Success can create egos, and egos breed power struggles. This is a major problem for many reasons, but mainly in the way egos can change the landscape of a company’s culture. Egos quickly create an “us versus them” mentality, leaving little room for alternative thoughts and opinions. Ultimately, this causes a breakdown in trust, communication, and creativity, because other employees feel unappreciated or undervalued. Inevitably, dysfunction and contention permeate the entire company.
Leaders who have enjoyed long-term success often convince themselves that they have the Midas touch and become arrogant. They ask for input, but in reality, they just want to keep doing it their way. The best and brightest leave in frustration, seeking an environment where their voices are heard and where there is a greater sense of camaraderie.

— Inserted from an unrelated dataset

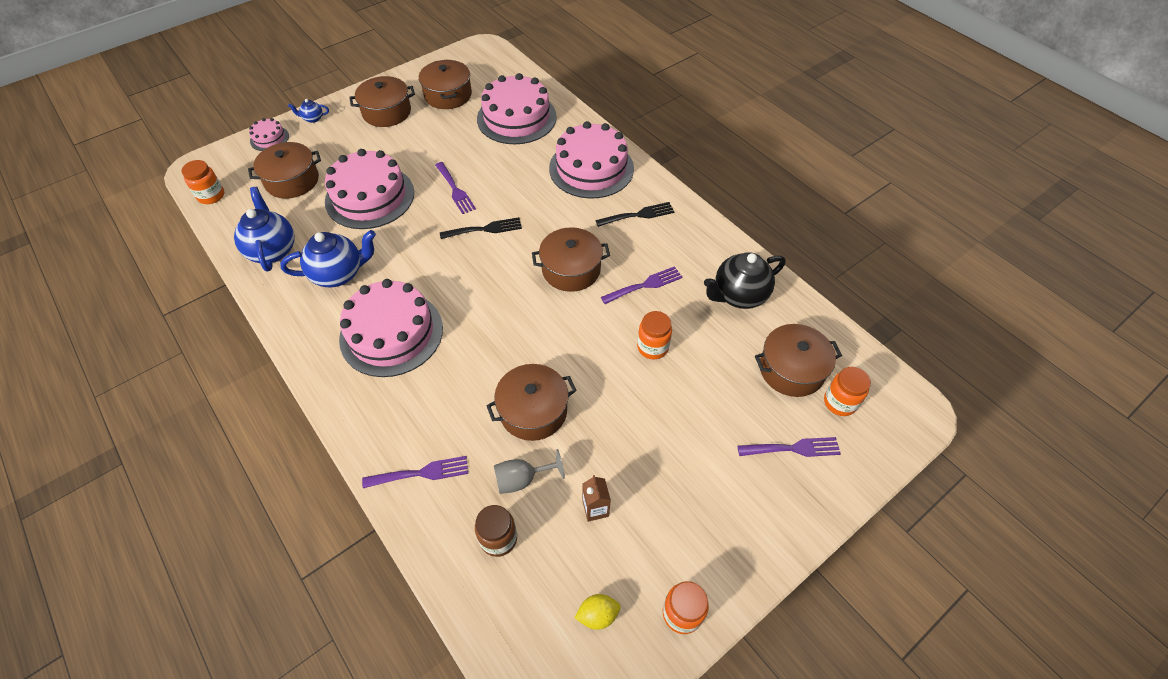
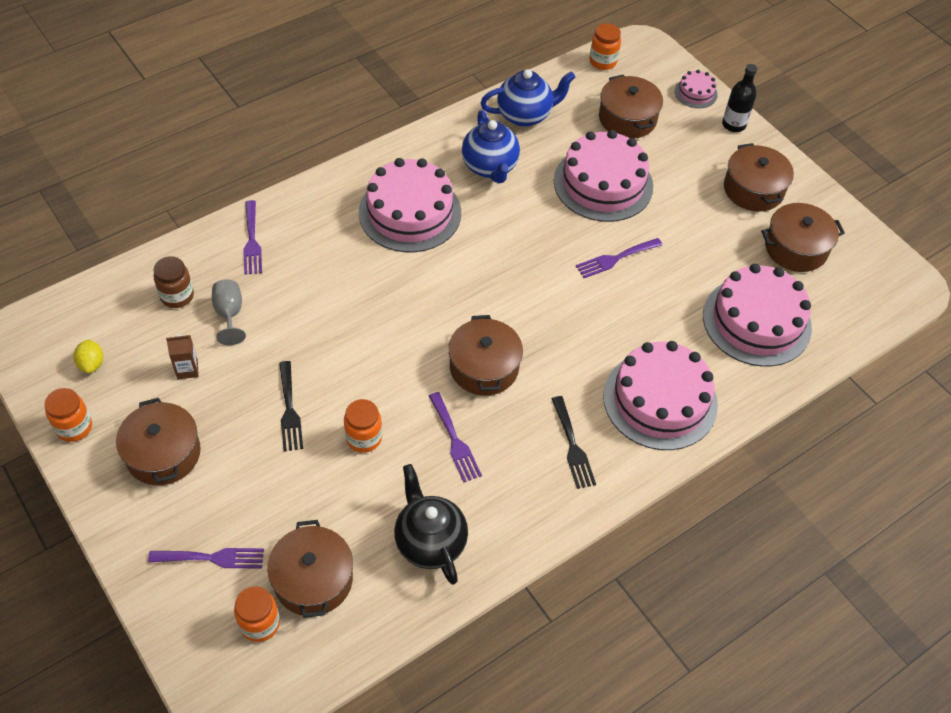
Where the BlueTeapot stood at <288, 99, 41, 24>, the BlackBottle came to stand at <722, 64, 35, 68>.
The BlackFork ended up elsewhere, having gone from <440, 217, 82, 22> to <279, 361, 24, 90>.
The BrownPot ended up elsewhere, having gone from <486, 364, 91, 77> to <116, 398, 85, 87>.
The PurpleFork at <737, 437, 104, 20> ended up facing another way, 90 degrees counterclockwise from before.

As organizations grow and evolve, they often wisely create systems and processes aimed at establishing consistency and efficiency. There’s no arguing that policies and protocols are necessary to keep a steady hand on the steering wheel of growth. But companies often fall into the trap of initiating a procedure to handle every step of the business or to solve every issue that might arise.
Even more insidious is when a company develops policies that are not aligned with core values—policies that might negatively impact its lifeblood of customers or demonstrate a lack of trust in its essential frontline employees. The customer has to wait, and the employee feels a definite lack of trust. Processes can quickly become barriers to innovation; sometimes less is more. Fewer, more streamlined processes can translate to better ease of understanding and implementation for employees. Greater innovation is also enabled, and that makes for a more engaged workforce, which is vital for growth.
Surveyed employees often list micromanagement as a top complaint. It kills motivation, creativity, engagement, and job satisfaction. Employers need team members who will do more than what they are told, employees who will be creative and willing to try new approaches and solutions. Many of today’s employees crave autonomy, so if you’re running your department or division (or even company) with a “command and control, looking over their shoulder, second-guessing” style, you will ramp up employee turnover. The first to go will be your top performers, as they’ll find it easiest to snag positions at more openminded, collaborative organizations.
The Result is Disengagement
These five issues lead to the creation of the big one: a company culture teeming with disengaged employees.
When it comes to growing a small-to-medium business (SMB), the saying “Starting is easy, finishing is hard” has never rung truer. Automated marketing, crowdfunding, and other tools make it easier than ever to find customers and obtain enough financial backing to get a small business off the ground and continue to expand. However, I’ve found that organizations that have achieved exceptional success—reaching revenues between $100 million and $500 million— often hit a brick wall. Getting to the next level is more difficult than anticipated. Indeed, it takes something special to continue to knock through that wall. I’d argue that the “something special” is your culture. Here’s why.
According to the Small Business Administration (SBA), small businesses (classified as those with less than five hundred employees) make up 99.7 percent of all US firms, which, in turn, accounts for more than 64 percent of net new jobs. Wow! Small businesses are adding new jobs faster than their larger competitors, but their share of total employment remains steady. While they are a huge engine of growth, most will never make it out of the small business category. Why is it so hard for a small business to grow beyond the initial startup phase? Sometimes the market just isn’t there for their product or service, but more often, it’s a problem with their culture.